# 'Boston Globe' Finds Mislabeled Fish In Restaurants



## powerplantop (Oct 27, 2011)

"A five-month investigation by the _Boston Globe_ shows that restaurants in Massachusetts are routinely mislabeling fish, often substituting cheaper, lower-quality fish for what's promised on the menu. Melissa Block speaks to _Boston Globe_ reporter Jenn Abelson about the story."

'Boston Globe' Finds Mislabeled Fish In Restaurants : NPR


----------



## GB (Oct 27, 2011)

It seems I hear this same exact story every single year.


----------



## jennyema (Oct 27, 2011)

GB said:


> It seems I hear this same exact story every single year.

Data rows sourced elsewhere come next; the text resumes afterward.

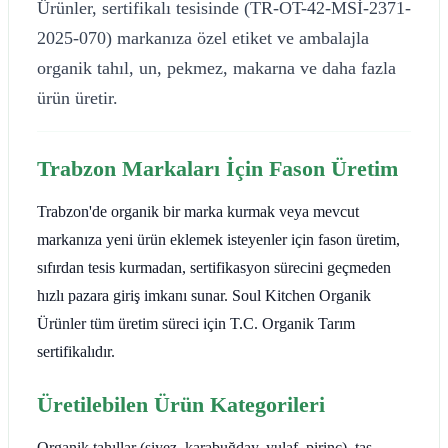
Ürünler, sertifikalı tesisinde (TR-OT-42-MSİ-2371-
2025-070) markanıza özel etiket ve ambalajla
organik tahıl, un, pekmez, makarna ve daha fazla
ürün üretir.
Trabzon Markaları İçin Fason Üretim
Trabzon'de organik bir marka kurmak veya mevcut
markanıza yeni ürün eklemek isteyenler için fason üretim,
sıfırdan tesis kurmadan, sertifikasyon sürecini geçmeden
hızlı pazara giriş imkanı sunar. Soul Kitchen Organik
Ürünler tüm üretim süreci için T.C. Organik Tarım
sertifikalıdır.
Üretilebilen Ürün Kategorileri
Organik tahıllar (siyez, karabuğday, yulaf, pirinç), taş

This time they named names of offenders.  Like Ming Tsai


----------



## GB (Oct 27, 2011)

That is very disapointing!


----------



## powerplantop (Oct 27, 2011)

A few names lsited here.

From sea to sushi bar, a system open to abuse - Boston.com

More names here 

http://www.boston.com/business/specials/fish_testing/


----------



## powerplantop (Oct 27, 2011)

Also in Florida. "Last year, 186 restaurants in the state were cited by the Florida Department of Business"

Mislabeling of fish at restaurants may be widespread, studies suggest - Orlando Sentinel

And CHARLOTTE, NC "Fresher Than Fresh, a Gastonia-based seafood distributor, has been substituting Atlantic Salmon with Steelhead Trout" 

PSI: Mislabeled fish sent to area grocery stores - WBTV 3 News, Weather, Sports, and Traffic for Charlotte, NC-


----------



## babetoo (Oct 27, 2011)

why am i not surprised?


----------



## taxlady (Oct 27, 2011)

I heard the same thing, including names of restaurants, in Montréal, a few months ago. It was specific to sushi restaurants.


----------



## Bolas De Fraile (Oct 28, 2011)

This happened in the UK some yrs ago in Wine Bars and Restaurants  but I bet its still going on. Cheap Spanish Cava was being re labeled as premium champagne, I  always ask to see the "cork" after any wine is opened as they cannot fake that.


----------